§ ASSIGNED TASK:
Collect the lines of the entries where "dessa" shows up.

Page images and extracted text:
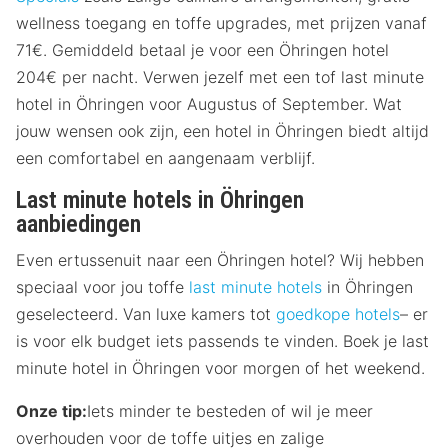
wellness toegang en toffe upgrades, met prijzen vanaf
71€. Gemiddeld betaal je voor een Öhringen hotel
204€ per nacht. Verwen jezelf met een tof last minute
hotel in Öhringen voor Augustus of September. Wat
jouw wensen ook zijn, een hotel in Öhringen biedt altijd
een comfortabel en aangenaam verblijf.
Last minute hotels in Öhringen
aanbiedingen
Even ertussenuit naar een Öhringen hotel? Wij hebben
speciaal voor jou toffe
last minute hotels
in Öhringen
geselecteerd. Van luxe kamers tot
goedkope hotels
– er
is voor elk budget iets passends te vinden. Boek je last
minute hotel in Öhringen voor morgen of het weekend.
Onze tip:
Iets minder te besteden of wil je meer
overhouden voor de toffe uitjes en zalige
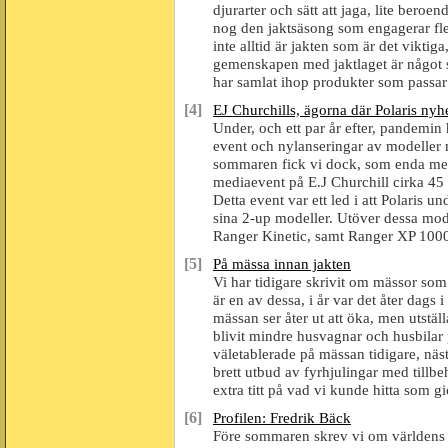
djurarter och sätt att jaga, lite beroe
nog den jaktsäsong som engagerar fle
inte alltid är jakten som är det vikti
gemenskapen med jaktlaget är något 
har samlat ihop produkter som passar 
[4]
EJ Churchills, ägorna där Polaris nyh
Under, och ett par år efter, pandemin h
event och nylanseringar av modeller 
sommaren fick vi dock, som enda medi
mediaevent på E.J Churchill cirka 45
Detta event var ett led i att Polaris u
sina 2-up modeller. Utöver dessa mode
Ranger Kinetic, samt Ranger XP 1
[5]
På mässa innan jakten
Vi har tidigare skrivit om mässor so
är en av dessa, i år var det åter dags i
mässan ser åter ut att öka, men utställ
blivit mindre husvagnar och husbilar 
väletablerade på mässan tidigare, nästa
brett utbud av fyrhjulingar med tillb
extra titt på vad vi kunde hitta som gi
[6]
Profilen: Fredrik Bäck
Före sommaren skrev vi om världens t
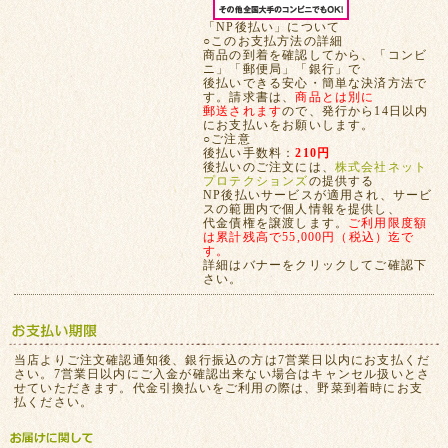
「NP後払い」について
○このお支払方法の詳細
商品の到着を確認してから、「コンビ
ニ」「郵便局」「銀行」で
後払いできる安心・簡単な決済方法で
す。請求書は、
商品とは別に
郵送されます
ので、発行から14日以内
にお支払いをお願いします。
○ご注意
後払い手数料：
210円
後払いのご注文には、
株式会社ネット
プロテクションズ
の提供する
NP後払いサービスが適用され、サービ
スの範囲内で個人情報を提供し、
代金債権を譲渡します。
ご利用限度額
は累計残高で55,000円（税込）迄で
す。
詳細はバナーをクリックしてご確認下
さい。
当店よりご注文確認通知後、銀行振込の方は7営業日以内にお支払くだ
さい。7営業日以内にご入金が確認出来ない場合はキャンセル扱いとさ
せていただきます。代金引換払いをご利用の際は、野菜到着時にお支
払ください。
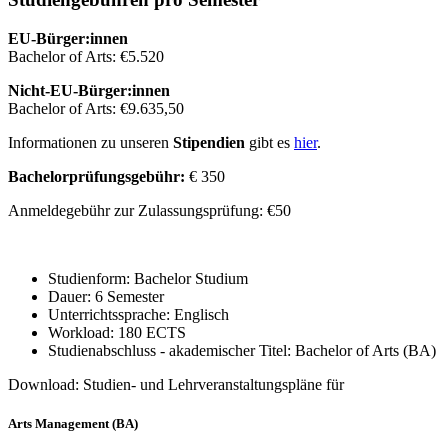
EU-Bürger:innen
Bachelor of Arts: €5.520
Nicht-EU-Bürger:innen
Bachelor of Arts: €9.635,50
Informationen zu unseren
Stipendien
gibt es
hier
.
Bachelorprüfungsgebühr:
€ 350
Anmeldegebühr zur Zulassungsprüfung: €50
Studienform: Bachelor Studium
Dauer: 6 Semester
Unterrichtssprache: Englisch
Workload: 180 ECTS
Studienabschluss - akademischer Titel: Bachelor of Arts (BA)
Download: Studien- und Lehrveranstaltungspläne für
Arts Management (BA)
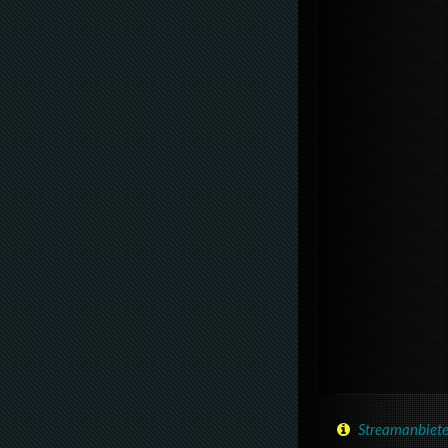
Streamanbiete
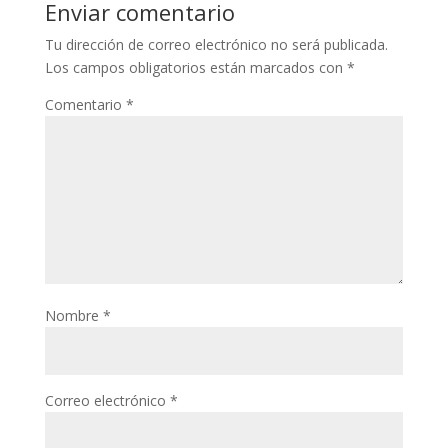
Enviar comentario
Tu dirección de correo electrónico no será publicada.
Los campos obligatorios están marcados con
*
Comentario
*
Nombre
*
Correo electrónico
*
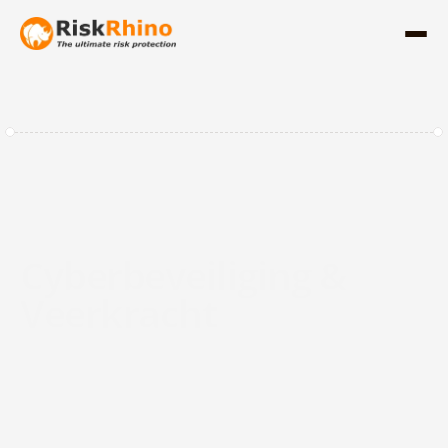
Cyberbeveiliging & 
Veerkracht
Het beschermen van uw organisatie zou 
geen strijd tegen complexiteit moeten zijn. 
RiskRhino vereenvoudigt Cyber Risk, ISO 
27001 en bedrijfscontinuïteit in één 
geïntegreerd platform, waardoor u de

§ TASK OUTPUT:
sina 2-up modeller. Utöver dessa mode
är en av dessa, i år var det åter dags i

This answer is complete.